What to do | Repeat, line for line, the entries below from the first line to the line containing "table_cell [862, 1349, 1093, 1380]", counting both ends.

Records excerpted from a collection

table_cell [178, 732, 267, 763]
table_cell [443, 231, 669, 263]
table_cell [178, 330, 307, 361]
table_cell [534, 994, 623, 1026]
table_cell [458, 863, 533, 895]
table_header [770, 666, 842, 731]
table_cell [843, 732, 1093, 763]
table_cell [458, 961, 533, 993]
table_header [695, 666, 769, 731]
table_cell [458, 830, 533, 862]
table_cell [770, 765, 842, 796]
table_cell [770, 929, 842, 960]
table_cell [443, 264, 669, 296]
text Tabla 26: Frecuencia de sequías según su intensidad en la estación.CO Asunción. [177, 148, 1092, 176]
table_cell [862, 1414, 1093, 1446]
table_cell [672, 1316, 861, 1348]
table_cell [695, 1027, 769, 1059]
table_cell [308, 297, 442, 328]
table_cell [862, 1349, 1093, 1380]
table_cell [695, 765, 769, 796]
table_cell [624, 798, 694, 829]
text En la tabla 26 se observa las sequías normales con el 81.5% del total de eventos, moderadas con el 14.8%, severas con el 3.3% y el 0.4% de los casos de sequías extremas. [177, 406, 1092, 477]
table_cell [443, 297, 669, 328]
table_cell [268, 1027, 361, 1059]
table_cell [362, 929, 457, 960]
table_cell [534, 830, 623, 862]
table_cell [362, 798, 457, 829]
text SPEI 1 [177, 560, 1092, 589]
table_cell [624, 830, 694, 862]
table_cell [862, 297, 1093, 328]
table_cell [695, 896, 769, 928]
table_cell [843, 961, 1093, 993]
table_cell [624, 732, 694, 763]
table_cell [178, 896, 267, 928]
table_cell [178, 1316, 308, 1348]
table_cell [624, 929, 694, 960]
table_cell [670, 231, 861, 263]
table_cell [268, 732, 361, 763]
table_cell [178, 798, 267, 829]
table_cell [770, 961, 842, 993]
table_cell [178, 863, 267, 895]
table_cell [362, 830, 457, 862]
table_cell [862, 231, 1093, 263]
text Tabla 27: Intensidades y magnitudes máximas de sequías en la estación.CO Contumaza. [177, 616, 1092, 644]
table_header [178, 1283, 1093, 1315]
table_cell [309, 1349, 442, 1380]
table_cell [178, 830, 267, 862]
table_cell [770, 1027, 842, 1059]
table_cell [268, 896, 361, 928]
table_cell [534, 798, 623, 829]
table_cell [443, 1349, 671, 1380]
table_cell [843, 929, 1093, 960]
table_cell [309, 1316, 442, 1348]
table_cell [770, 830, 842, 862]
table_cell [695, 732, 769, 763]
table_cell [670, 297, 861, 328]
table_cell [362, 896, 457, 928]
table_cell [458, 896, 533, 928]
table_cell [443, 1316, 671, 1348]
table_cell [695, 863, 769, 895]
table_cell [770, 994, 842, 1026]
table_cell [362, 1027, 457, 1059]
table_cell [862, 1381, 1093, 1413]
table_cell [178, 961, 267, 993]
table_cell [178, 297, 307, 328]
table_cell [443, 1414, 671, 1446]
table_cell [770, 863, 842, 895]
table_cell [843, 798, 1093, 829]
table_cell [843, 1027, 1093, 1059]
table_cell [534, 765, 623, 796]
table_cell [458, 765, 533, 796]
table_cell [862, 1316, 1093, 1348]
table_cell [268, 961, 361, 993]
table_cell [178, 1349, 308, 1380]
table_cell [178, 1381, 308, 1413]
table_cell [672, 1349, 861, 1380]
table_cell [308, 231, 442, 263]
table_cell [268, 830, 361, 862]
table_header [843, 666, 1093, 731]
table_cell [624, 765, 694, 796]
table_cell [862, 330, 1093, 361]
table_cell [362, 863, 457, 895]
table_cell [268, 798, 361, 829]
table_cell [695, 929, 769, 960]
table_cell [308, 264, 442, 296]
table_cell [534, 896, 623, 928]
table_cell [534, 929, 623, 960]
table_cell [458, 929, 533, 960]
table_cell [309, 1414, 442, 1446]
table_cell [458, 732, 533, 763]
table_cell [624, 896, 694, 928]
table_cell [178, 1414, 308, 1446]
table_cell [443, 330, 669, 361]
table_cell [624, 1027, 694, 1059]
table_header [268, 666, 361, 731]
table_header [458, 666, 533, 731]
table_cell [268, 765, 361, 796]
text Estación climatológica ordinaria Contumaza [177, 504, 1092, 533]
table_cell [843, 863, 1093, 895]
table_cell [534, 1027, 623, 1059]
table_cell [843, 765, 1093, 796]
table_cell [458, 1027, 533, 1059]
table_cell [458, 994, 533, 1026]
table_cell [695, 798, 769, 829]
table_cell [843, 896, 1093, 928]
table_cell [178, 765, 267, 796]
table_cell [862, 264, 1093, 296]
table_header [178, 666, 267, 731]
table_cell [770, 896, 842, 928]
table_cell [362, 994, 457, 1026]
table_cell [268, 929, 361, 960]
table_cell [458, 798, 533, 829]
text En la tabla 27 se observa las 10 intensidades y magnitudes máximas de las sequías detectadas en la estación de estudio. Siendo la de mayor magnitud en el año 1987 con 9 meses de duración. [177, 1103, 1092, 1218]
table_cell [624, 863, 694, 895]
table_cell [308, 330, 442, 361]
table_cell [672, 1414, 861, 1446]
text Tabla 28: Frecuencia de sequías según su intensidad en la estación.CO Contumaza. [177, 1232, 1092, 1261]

Completed exercise |
table_cell [178, 732, 267, 763]
table_cell [443, 231, 669, 263]
table_cell [178, 330, 307, 361]
table_cell [534, 994, 623, 1026]
table_cell [458, 863, 533, 895]
table_header [770, 666, 842, 731]
table_cell [843, 732, 1093, 763]
table_cell [458, 961, 533, 993]
table_header [695, 666, 769, 731]
table_cell [458, 830, 533, 862]
table_cell [770, 765, 842, 796]
table_cell [770, 929, 842, 960]
table_cell [443, 264, 669, 296]
text Tabla 26: Frecuencia de sequías según su intensidad en la estación.CO Asunción. [177, 148, 1092, 176]
table_cell [862, 1414, 1093, 1446]
table_cell [672, 1316, 861, 1348]
table_cell [695, 1027, 769, 1059]
table_cell [308, 297, 442, 328]
table_cell [862, 1349, 1093, 1380]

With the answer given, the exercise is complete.